Patent Shows That Nokia is Working on Graphene-Based Camera Sensors

Photos and details of Nokia’s upcoming Lumia 920 smartphone leaked earlier this week, revealing that the new flagship Windows phone will feature a 8-megapixel sensor, a 4.5-inch display, 32GB of storage, and wireless charging via a special pad.

Although the camera specs seem rather pedestrian compared to the 41MP 808 PureView, patents published last month reveal that the company is working on some special sensor tech for future devices. More specifically, Nokia is working on developing camera sensors that use layers of graphene — one-atom-thick layers of carbon — for big performance advantages over existing sensors.

The patent, titled “Sensing of Photons” and published on August 16th, shows a sensor made up of multiple layers of graphene and color filters. Having three layers that detect RGB would allow the graphene to capture a standard full-color pixel — perhaps similar to what Foveon sensors do.

The big advantage to using graphene is that the material only absorbs 2.3-percent of light that passes through. Nokia says that the light can be “remeasured” after it passes through, reflects, and travels backward, potentially doubling the sensor’s light detection efficiency.

In addition to performance gains, Graphene sensors could be easier to make, smaller, and thinner than existing CMOS and CCD sensors — perfect for upgrading the cameras found in phones.

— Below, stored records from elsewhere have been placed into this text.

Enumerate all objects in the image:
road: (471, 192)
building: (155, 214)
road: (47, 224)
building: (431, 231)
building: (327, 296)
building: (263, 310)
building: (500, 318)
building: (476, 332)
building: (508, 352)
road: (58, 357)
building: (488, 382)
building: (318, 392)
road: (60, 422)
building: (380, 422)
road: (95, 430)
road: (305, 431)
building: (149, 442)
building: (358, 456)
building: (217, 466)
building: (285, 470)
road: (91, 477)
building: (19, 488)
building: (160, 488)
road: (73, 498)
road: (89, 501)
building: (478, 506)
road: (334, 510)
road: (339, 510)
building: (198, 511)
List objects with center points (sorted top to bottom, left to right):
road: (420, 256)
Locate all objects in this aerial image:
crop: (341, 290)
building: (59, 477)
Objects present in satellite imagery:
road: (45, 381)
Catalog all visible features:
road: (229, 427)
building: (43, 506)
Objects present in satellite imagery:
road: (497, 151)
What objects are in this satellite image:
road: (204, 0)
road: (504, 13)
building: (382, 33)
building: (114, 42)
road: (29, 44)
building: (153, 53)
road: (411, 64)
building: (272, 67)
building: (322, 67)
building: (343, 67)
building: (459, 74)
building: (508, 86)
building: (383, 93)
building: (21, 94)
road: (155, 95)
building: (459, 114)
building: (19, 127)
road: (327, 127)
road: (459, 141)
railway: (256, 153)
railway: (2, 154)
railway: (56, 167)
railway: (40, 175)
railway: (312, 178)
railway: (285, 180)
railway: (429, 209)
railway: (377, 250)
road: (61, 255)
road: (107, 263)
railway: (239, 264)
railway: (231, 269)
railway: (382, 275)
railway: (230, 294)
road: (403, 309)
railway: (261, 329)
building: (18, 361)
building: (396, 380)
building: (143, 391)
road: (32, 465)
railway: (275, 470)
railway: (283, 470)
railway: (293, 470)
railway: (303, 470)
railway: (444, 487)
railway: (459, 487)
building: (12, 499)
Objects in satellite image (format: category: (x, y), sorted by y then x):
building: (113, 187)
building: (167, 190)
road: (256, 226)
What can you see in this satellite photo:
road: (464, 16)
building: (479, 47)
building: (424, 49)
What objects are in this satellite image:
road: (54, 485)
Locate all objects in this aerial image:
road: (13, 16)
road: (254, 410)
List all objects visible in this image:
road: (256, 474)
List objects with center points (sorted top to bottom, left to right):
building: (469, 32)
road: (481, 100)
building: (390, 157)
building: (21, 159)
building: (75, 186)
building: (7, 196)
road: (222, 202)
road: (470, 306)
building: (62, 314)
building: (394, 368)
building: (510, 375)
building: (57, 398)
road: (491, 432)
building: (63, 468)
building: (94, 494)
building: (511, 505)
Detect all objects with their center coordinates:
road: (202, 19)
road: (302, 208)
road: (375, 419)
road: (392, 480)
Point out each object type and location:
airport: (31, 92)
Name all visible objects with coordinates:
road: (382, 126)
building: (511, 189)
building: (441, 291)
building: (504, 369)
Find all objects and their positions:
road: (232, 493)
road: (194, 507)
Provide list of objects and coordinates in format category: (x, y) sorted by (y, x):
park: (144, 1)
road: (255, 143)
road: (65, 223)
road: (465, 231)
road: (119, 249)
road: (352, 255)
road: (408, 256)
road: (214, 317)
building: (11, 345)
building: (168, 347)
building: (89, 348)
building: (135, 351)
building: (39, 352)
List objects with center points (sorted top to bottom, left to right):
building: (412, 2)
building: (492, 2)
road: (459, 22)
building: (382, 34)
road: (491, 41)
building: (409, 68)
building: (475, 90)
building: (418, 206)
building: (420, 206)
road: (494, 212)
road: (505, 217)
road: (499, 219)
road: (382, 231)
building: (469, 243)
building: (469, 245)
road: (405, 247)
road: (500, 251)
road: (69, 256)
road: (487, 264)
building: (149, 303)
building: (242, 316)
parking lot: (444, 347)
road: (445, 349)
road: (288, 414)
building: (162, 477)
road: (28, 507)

Beastly bumps for beastly phone cameras may soon become a thing of the past

Finally, the fact that the graphene layers absorb so little of the passing light means that the sensors could even be used as a “pre-amp” for existing sensors, doing its measurement on 2.3% of the light while sending the rest through to the “old-school” sensor.

If this technology catches on and makes it into consumers’ hands, we may find ourselves shooting with 41-megapixel phones without any noticeable bulge where the camera’s located (we’re talking about you, 808 PureView). Sadly, there’s no word on the current status of this research, or whether we’ll even see a glimpse of it in action in our lifetimes.